Muscle samples were homogenized in Ribozol (VWR Life Sciences, Radnor, PA, USA) using a gentle Macs Octo Dissociator (Miltenyi Biotec, Bergisch Gladbach, Germany) and purified using RNA Clean and Concentrator kits (Zymo Research, Irvine, CA, USA) per manufacturer’s instructions. One μg of total RNA samples was used for the sequencing, RNA quantification by Qubit (Thermo Fisher Scientific, Waltham, MA, USA) and sample quality checks by TapeStation (Agilent Technologies, Santa Clara, CA, USA). Three of the 20 samples had RNA integrity number lower than 8.0; these samples were eliminated from the study; therefore, sample replicates were 4–5 per group. We used the Illumina TruSeq stranded mRNA kit (Cat. 20020594) with the single indexes kit (Cat. 20020492, 2002093) for the library preparation. RNA sequencing was performed using the Illumina NextSeq 550 system (Illumina, Carlsbad, CA, USA), and high output reagent kit 150 cycles. Total output was 20 million paired-end reads per sample. The quality of the reads was assessed using FastQC version 0.10.1 (Babraham Institute, Cambridge, UK), which indicated no sequence trimming was necessary. The sequences were directly aligned to the Mus musculus reference genome assembly (GRCm38.p6) using the R packages HISAT2 version 2.1.0 (Center for Computational Biology, McKusick-Nathans Institute of Genetic Medicine, Johns Hopkins University, Baltimore, Maryland, USA) for alignment and Samtools version 1.3.1 (Wellcome Trust Sanger Institute, Cambridge, UK and Broad Institute of MIT and Harvard, Cambridge, MA, USA) for sorting and conversion to bam files. Read counts for gene regions were obtained with FeatureCounts from Subread version 1.6.3 using Ensembl annotations GRCm38.99 GFF.
Prior to examining gene expression, raw read counts were normalized using DESeq2 [20] to correct for reading count differences caused by differences in composition and sequencing depth between the samples. After normalization, statistical evaluation was performed to identify differentially expressed genes in pairwise comparisons using DESeq2. Differential gene set expression analysis focusing on immunogenic pathways was assigned via a Kyoto Encyclopedia of Genes and Genomes (KEGG) [21,22,23,24] accession number that was performed using the R package GSAR [25]. A gene set was considered differentially expressed if the false discovery rate was less than or equal to 0.1. The results were graphed using the R package ggplot2 [26]. Significance between groups was determined by a one-way ANOVA test followed by a Tukey–Kramer post-test using GraphPad InStat (San Diego, CA, USA). A p < 0.05 was considered statistically significant. Gene symbols in text are per the Mouse Genome Database [27].

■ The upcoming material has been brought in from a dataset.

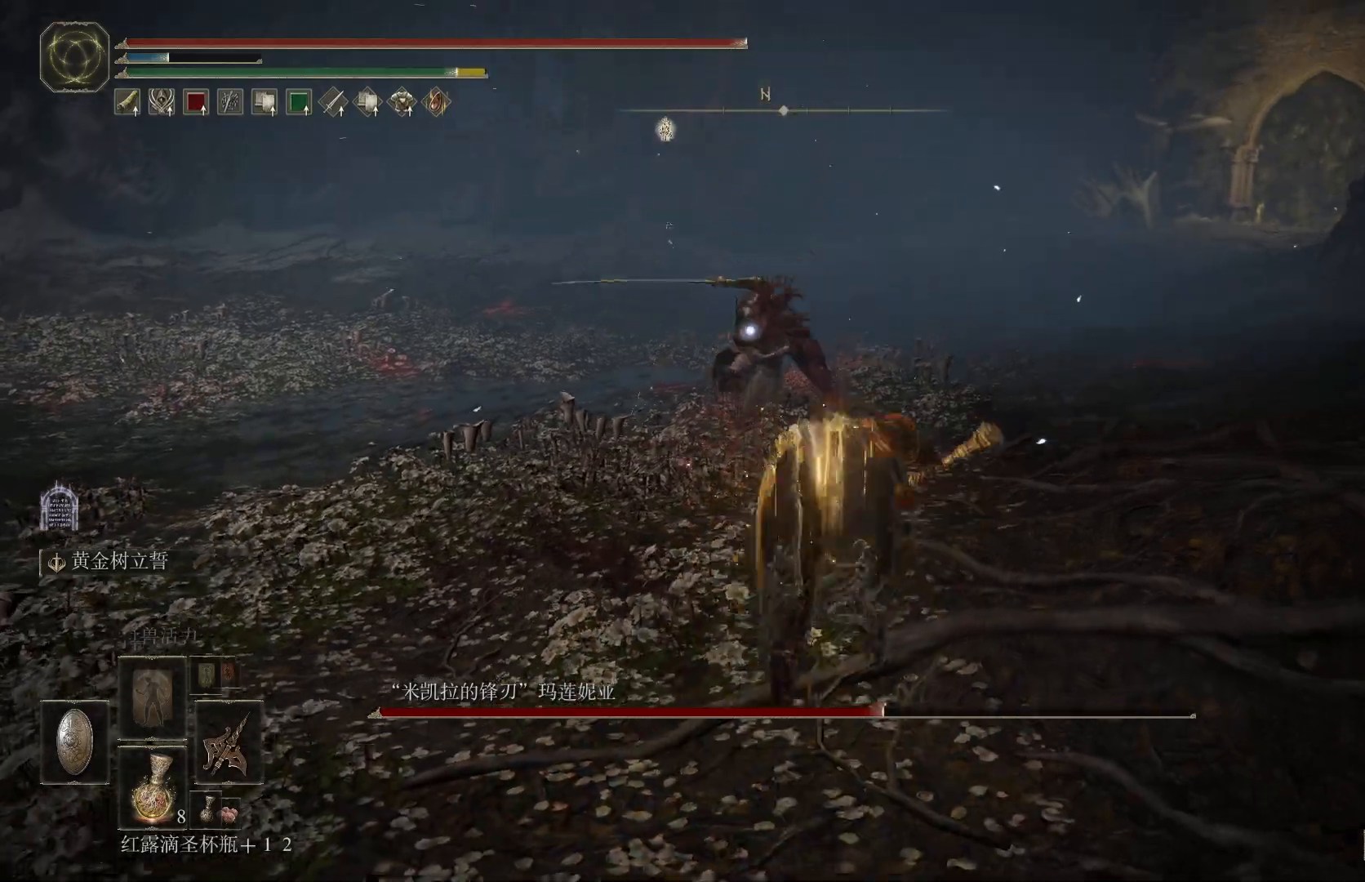
{"buttons": [], "left_stick": "up-right", "right_stick": "center", "events": [[433, "L1", "up"]]}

2.3. Protein Quantification by Bead Array

Muscle tissue was extracted and lysed using Mammalian Protein Extraction Buffer (GE Healthcare, Milwaukee, WI, USA). The total protein concentration in the tissue lysate was normalized and 25 µg of each sample was analyzed using a premixed multiplex panel (Mouse Cytokine/Chemokine Magnetic Luminex Assay, Millipore, Burlington, MA, USA) on a MAGPIX System (Luminex, Austin, TX, USA) per manufacturer’s instructions. All protein identifiers are per Uniprot [28].

3. Results

We used heatmaps to identify the biological interpretation of our significant differentially expressed gene sets. The gene expression of the differentially expressed gene sets was clustered for visualization. The data shows the identification of genes commonly regulated between the groups. The color intensity of the boxes was based on the z-score normalization, which indicates how many standard deviations a value falls above or below the mean.

3.1. Genome-Wide Expression Analysis

Genome-wide expression analysis was performed to identify genes regulated by pDNA electroporation. An analysis of the transcriptome (Figure 1A) revealed that injection of DNA to the muscle generated the fewest differentially expressed genes (DEGs), 365, when compared to control muscle. Applying pulses to muscle generated 850 DEGs, while the combination generated 1770 DEGs with respect to the control. All comparisons found a total of 6247 genes to be differentially expressed. Volcano plots are shown to provide an overview of the differential expression of genes between control caudal thigh muscle and pulsed muscle (Figure 1B), muscle injected with pDNA (Figure 1C), and muscle subjected to pDNA electroporation (Figure 1C).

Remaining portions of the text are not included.